The Newark Regional Business Partnership held a market forecast and real estate outlook panel Tuesday, where real estate researchers and leaders opined on the state of the development in Newark and provided insights as to how their firms approached development in the city.
“We’ve been doing this program for a long time, but at no point in my recollection has the spirit been higher, not just in downtown, but throughout the city,” NRBP Executive Vice President and Chief Operating Officer Barbara Kauffman said.
Heidi Learner, chief economist of Savills Studley, led the real estate market forecast.

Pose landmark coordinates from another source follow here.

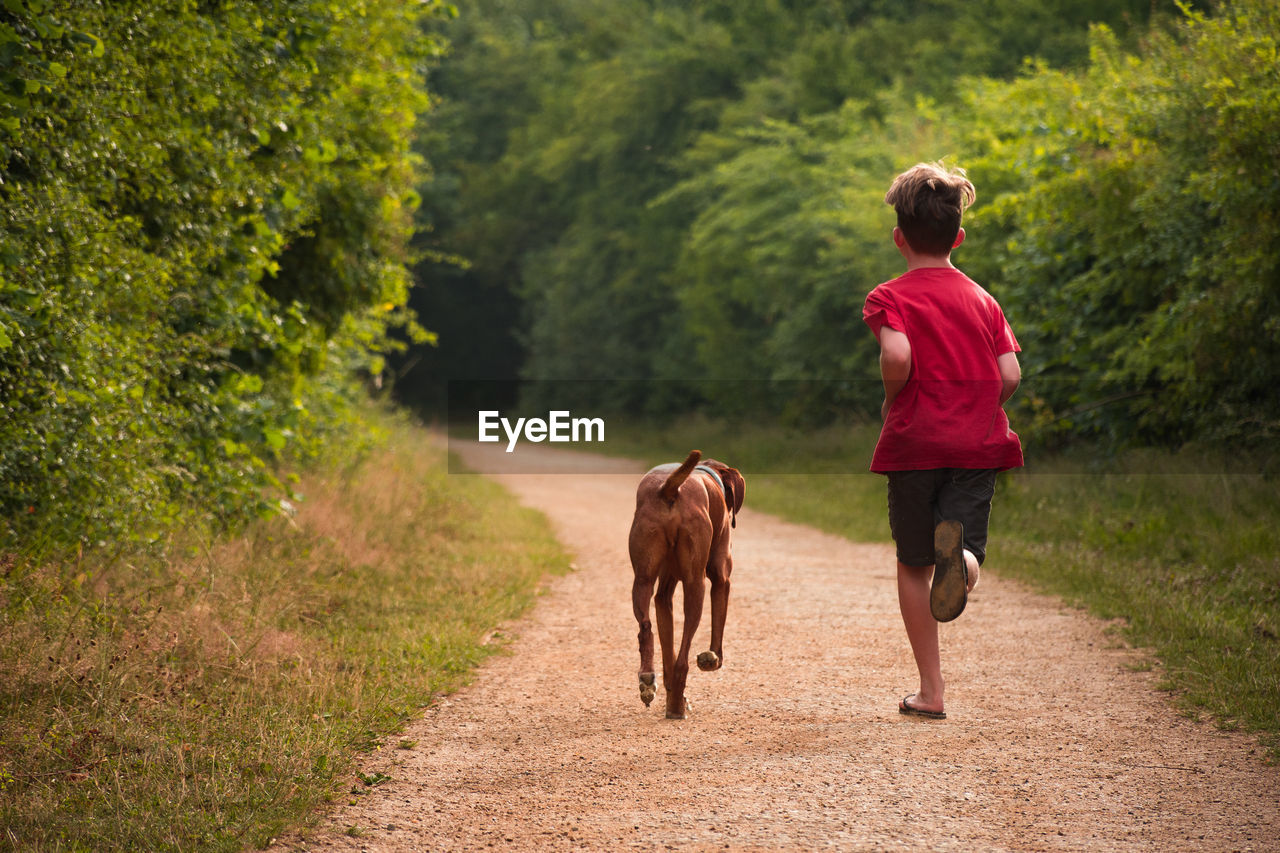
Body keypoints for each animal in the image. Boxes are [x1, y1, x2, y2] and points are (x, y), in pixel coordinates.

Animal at [627, 448, 747, 712]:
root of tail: (669, 489)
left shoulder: (663, 597)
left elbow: (667, 656)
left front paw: (673, 694)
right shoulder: (722, 578)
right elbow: (717, 639)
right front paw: (710, 659)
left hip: (642, 579)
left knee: (646, 629)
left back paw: (648, 679)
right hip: (696, 585)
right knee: (683, 660)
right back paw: (676, 709)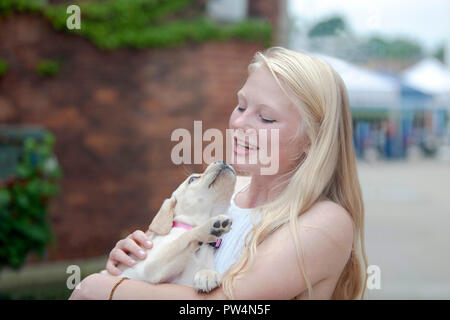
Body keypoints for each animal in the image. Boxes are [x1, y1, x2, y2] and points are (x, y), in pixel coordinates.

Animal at [102, 160, 236, 292]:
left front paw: (207, 274)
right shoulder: (150, 267)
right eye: (193, 179)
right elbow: (183, 239)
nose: (222, 161)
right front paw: (208, 227)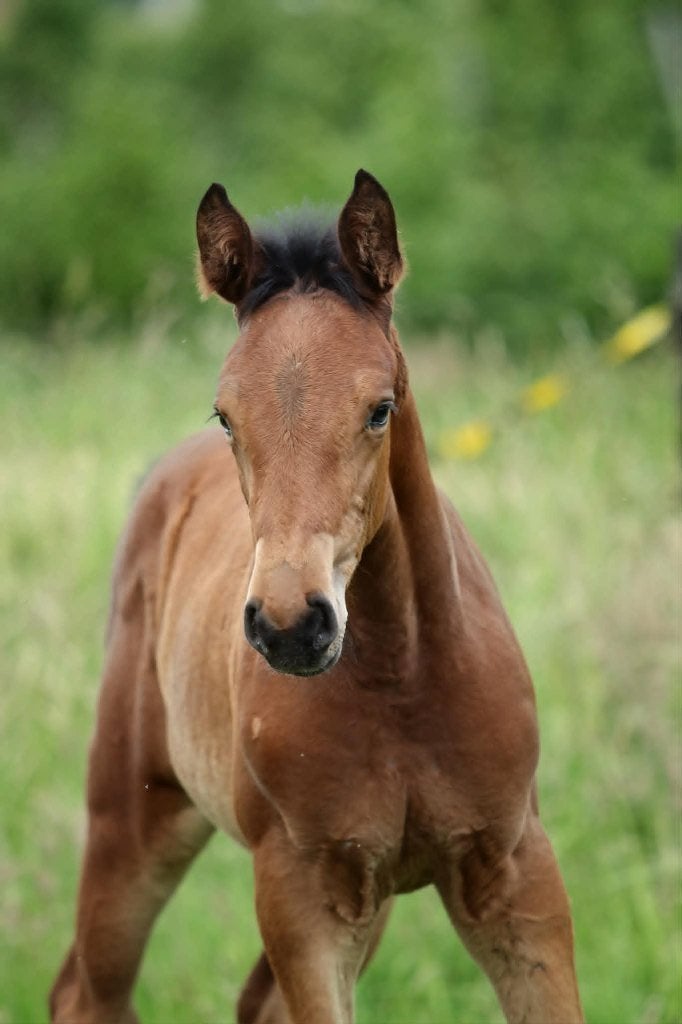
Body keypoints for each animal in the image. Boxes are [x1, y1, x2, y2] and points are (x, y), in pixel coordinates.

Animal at [50, 170, 583, 1024]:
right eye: (226, 415)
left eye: (379, 409)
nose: (291, 624)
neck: (405, 679)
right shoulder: (300, 893)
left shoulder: (514, 873)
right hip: (133, 818)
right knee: (88, 993)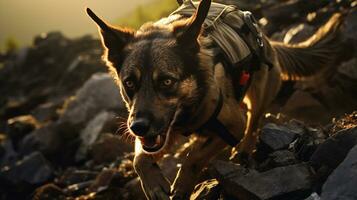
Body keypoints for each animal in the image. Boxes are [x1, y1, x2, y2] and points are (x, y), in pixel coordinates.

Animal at [86, 0, 342, 198]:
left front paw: (182, 185)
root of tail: (267, 40)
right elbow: (140, 160)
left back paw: (244, 149)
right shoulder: (159, 133)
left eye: (167, 82)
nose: (137, 127)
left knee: (255, 122)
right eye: (129, 83)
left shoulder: (232, 126)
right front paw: (154, 185)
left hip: (259, 93)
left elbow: (195, 157)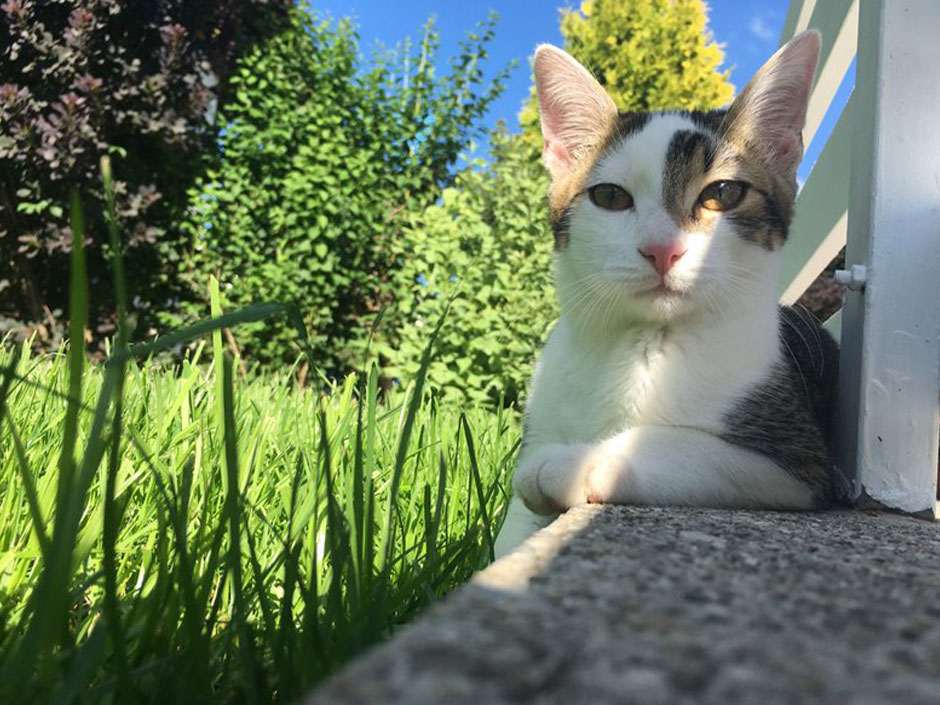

“This is the first time in a long time that Newark is firing on many fronts, and that’s not just in the office side, but certainly in the residential and industrial side, too,” Learner said. “I think that there’s a lot to be optimistic about.”
Learner reported the majority of the job growth in Newark has been due to established companies creating jobs, rather than new companies coming to the city. And she said the city has shifted from merely planning, to starting to see construction.
“We’re at an inflection point, where there are a lot of projects that are no longer proposals,” Learner said. “We’ll see the landscape start to change over the next few years.”
Learner also said educational and cultural institutions continue to grow, and will add to the growth of employment in the city.
“We’re coming off a robust year in 2015; 2016, things were a little bit slower, and I would expect things to continue to even out in 2017,” Learner said. “And that’s in large part because we’re already seven years into an economic recovery. Despite the fact that the recession was quite deep in 2007 and 2009, that has enabled this cycle to grow for a little bit longer than we’ve typically seen.”
The panel discussion was led by Francis Giantomasi of the law firm Chiesa Shahinian & Giantomasi P.C.
Jonathan Cortell, vice president of L&M Development, who redeveloped the city’s Hahne Building, cautioned that, despite the work being done throughout the city, it is only through citywide collaboration that Newark will be able to rise.
“It took a village to assure Hahne’s came off,” he said. “It will likely continue to necessitate significant encompassing partnerships to deliver on the more and more and more stuff that we need to get Newark to go in the right direction.”
Jennifer Carrillo-Perez, of counsel with Connell Foley LLP; Kevin Collins, chief financial officer of C&K Properties; Julia Gutstadt, chief investment officer of Dranoff Properties; Michael Sommer, executive vice president of development for Edison Properties; and William Waxman, executive vice president of CBRE, were also part of the panel.
“It’s Newark’s turn,” Giantomasi said.